Task
Search the listing for the string "tray". Copy every line that has it.
START Excerpted data
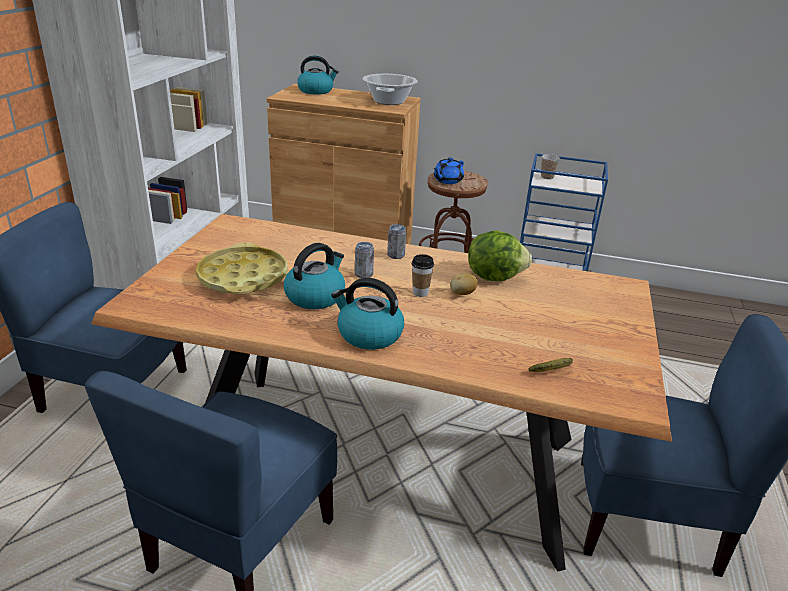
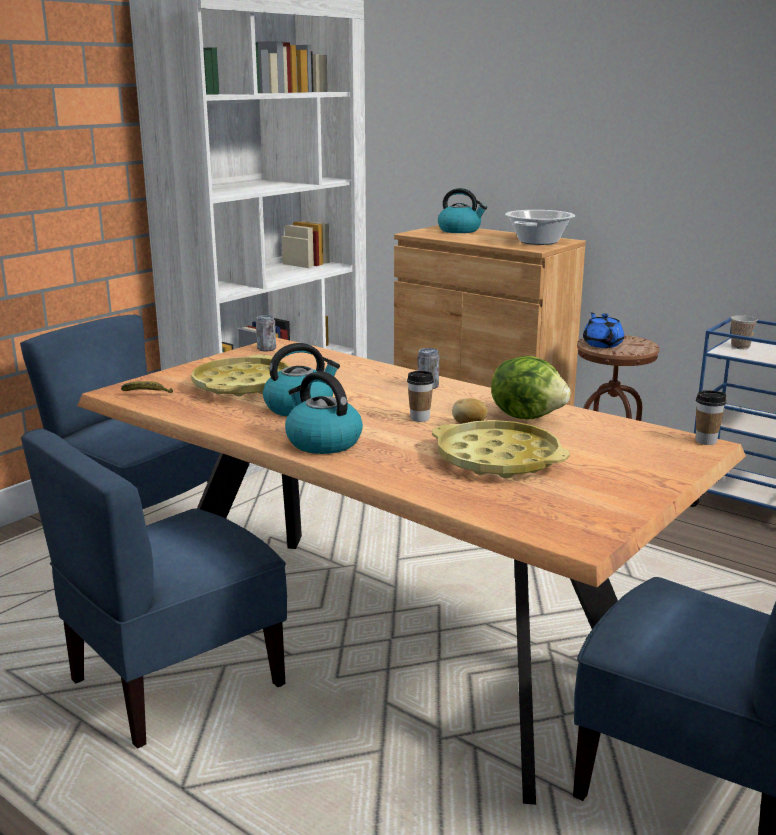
camera: 25 degrees right, 10 degrees down
can [355,242,374,278] -> can moved to [256,315,276,351]
blue teapot [434,157,464,184] -> blue teapot turned 105 degrees clockwise [583,312,624,348]
banana [529,358,573,372] -> banana moved to [121,381,173,393]
none -> yellow tray [432,420,570,478]
none -> cup [696,390,727,445]

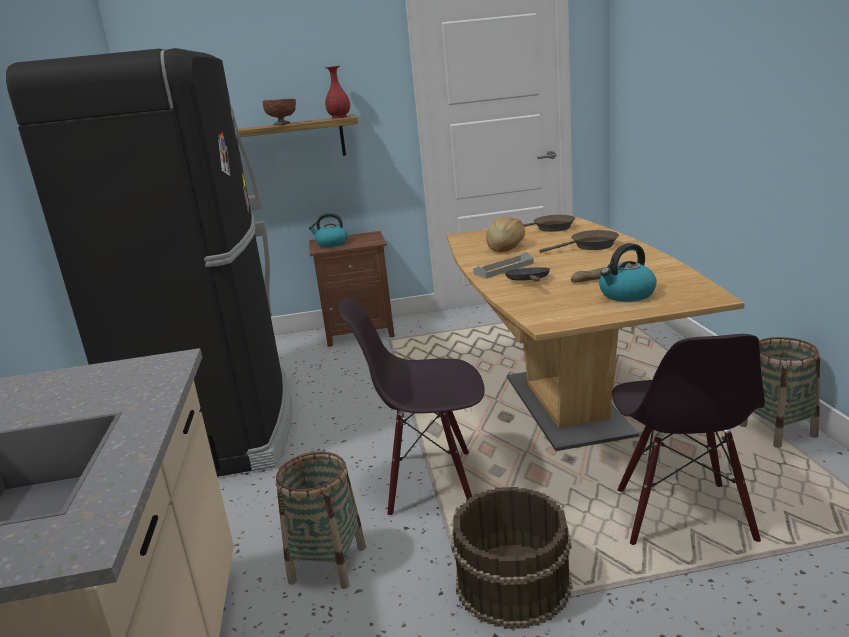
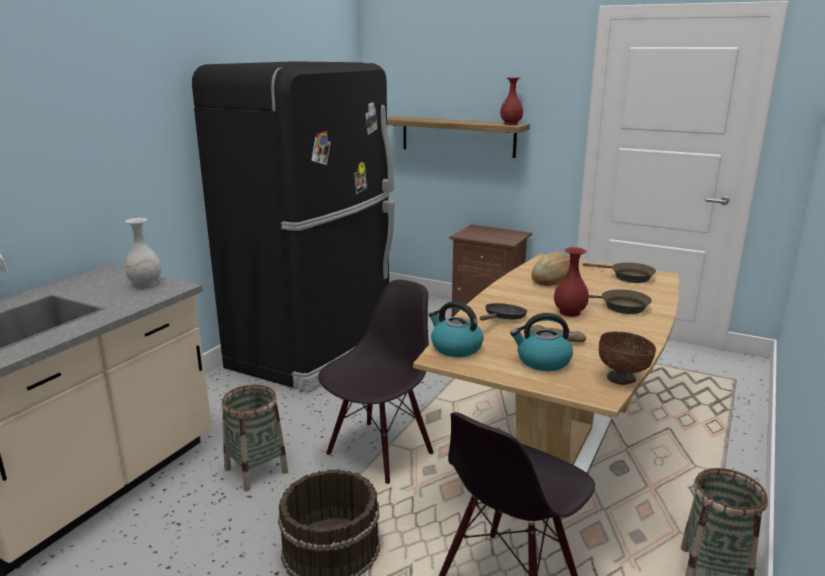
camera: 35 degrees right, 0 degrees up
brown bowl [263,99,296,125] -> brown bowl moved to [599,332,656,385]
kettle [309,213,348,247] -> kettle moved to [429,301,484,357]
black chair [337,298,485,516] -> black chair turned 90 degrees clockwise [318,280,434,484]
grey tray [473,252,534,279] -> none
none -> white vase [125,218,161,288]
none -> red vase [554,247,589,317]

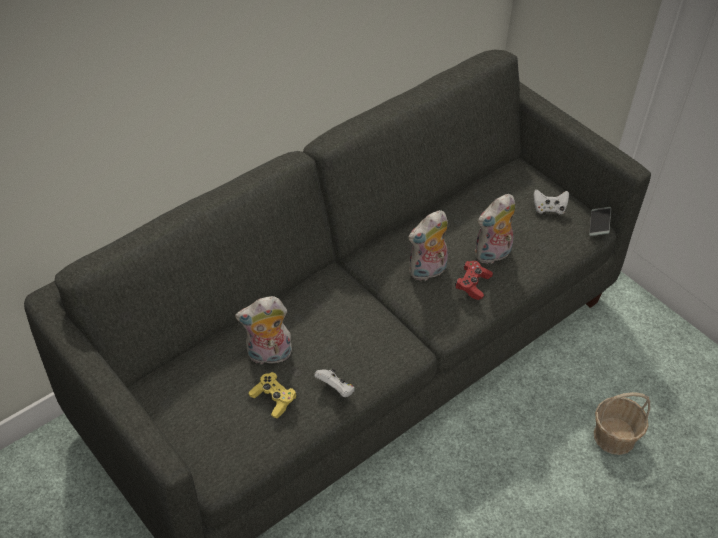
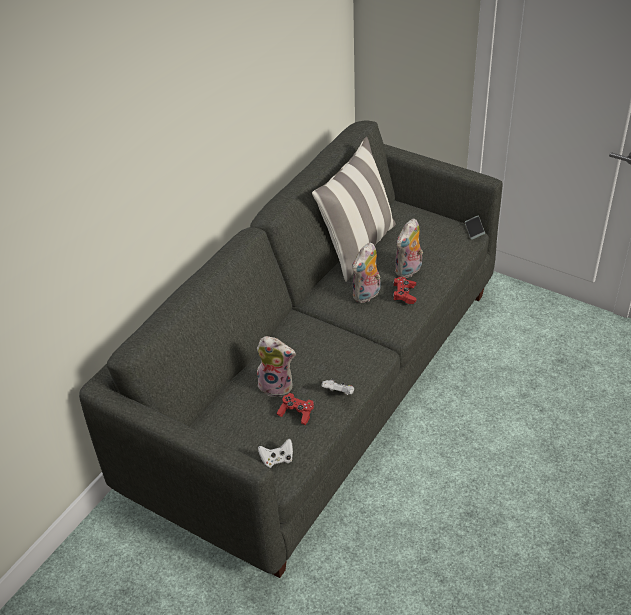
camera: 15 degrees left, 5 degrees down
plush toy [235,296,292,364] -> plush toy turned 135 degrees counterclockwise [257,336,296,397]
yellow game controller [249,372,297,418] -> red game controller [277,393,314,425]
white game controller [534,189,569,214] -> white game controller moved to [258,439,293,468]
basket [594,392,650,455] -> none
none -> pillow [312,137,396,282]

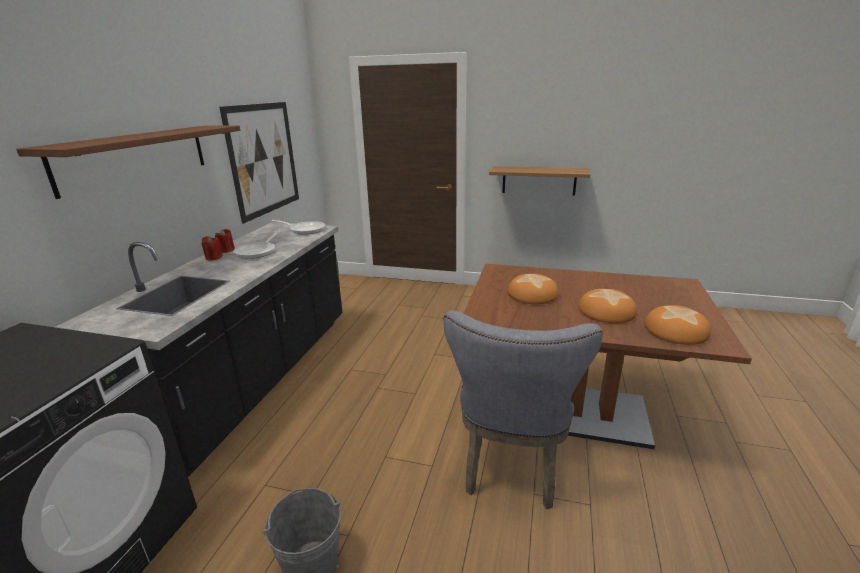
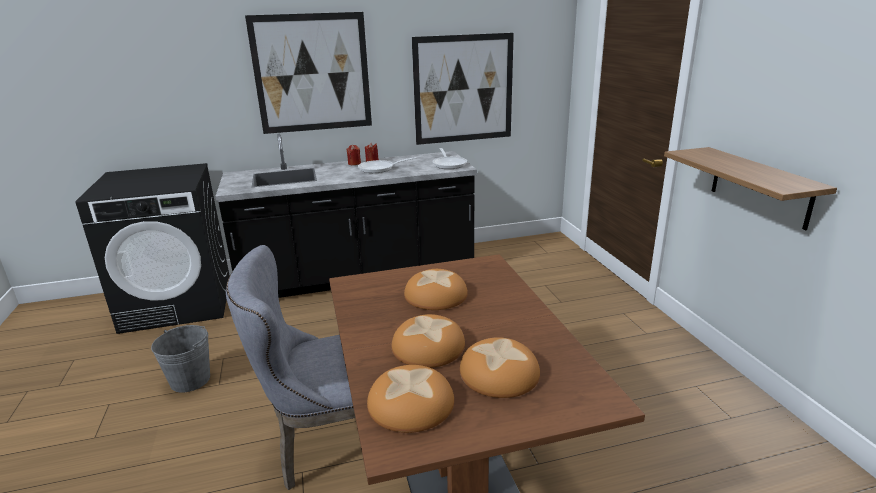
camera: 60 degrees right, 0 degrees up
brown shelf [16,126,240,199] -> picture [245,12,372,134]
none -> bread [460,337,540,398]

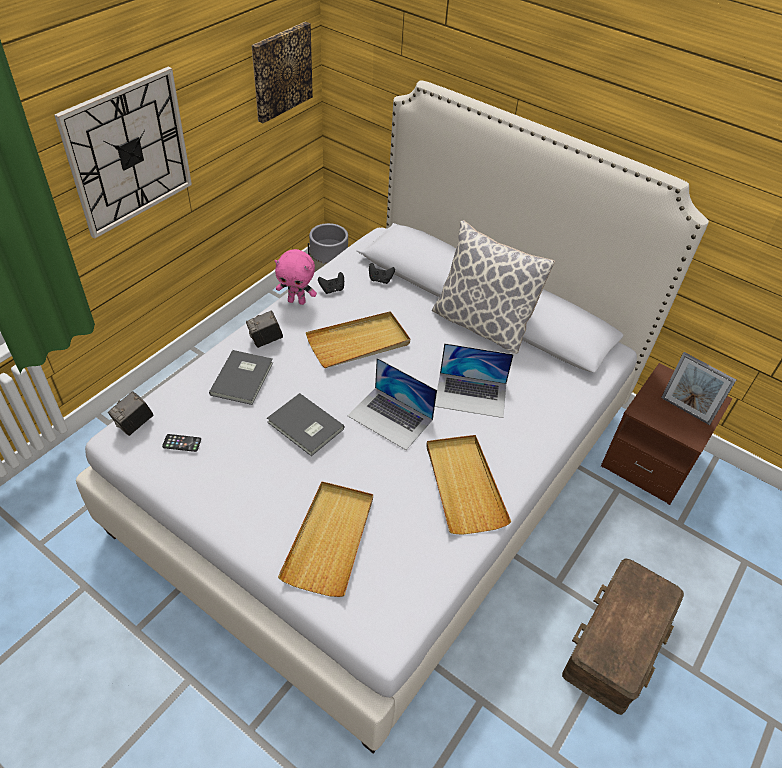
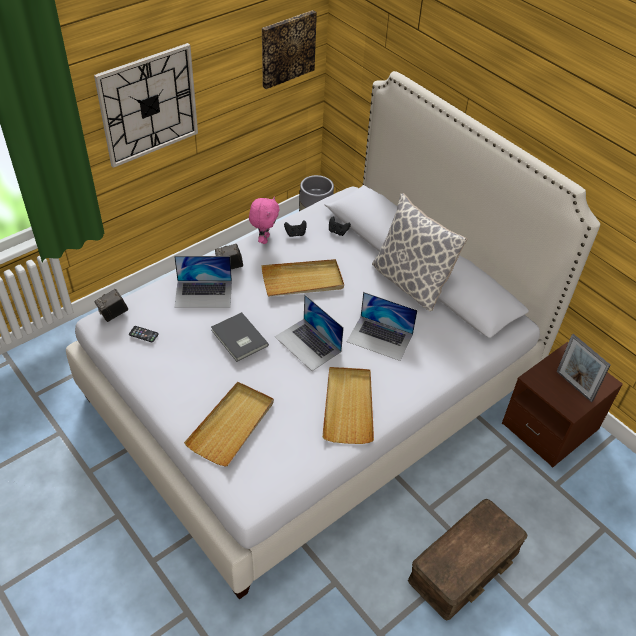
camera: 15 degrees right, 0 degrees up
grey book [209,350,273,405] -> laptop [174,256,232,308]
pink plush toy [275,249,317,305] -> pink plush toy turned 105 degrees counterclockwise [249,197,279,244]

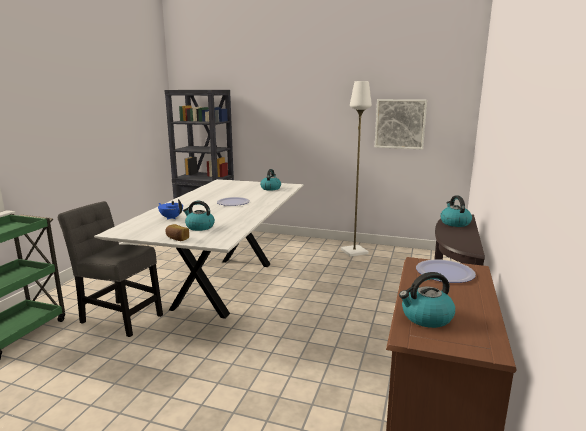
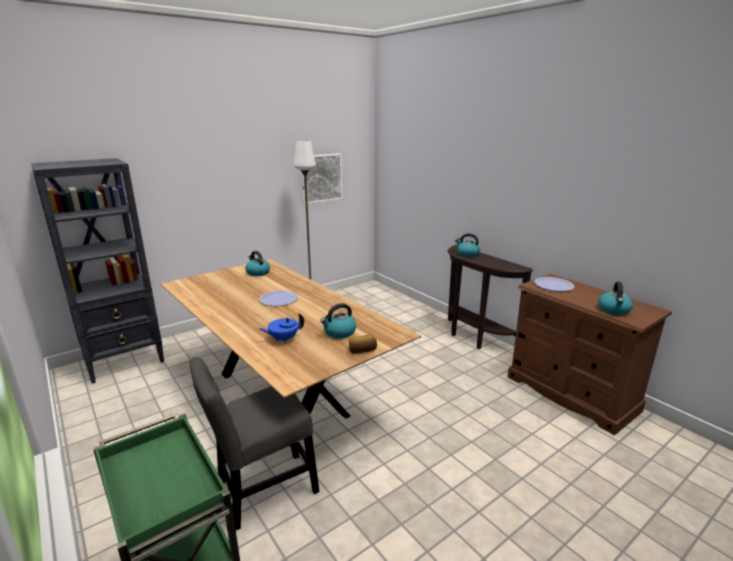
camera: 55 degrees left, 5 degrees up
white dining table [94,179,304,319] -> brown dining table [161,259,421,447]

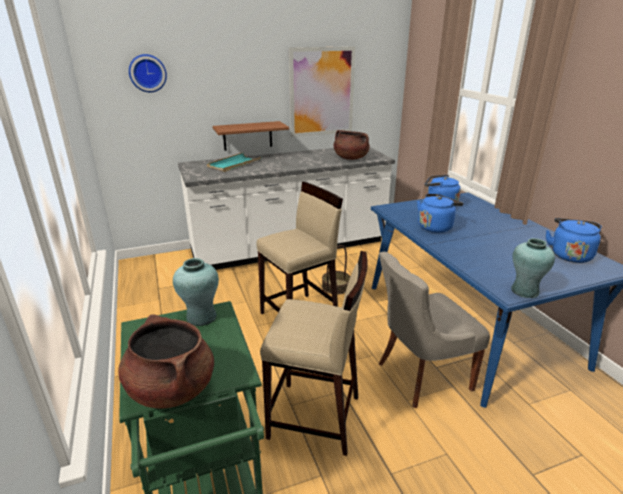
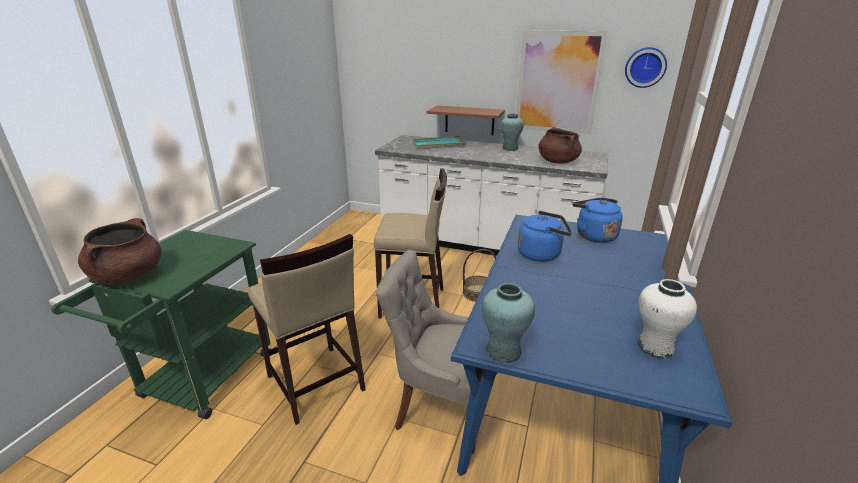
camera: 40 degrees right, 0 degrees up
wall clock [129,54,167,92] -> wall clock moved to [625,47,667,88]
turquoise vase [173,258,219,326] -> turquoise vase moved to [500,114,524,151]
blue kettle [546,218,601,263] -> white vase [638,279,697,359]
END Excerpted data
Solution to the exercise
none -> yellow tray [432,420,570,478]
grey tray [473,252,534,279] -> none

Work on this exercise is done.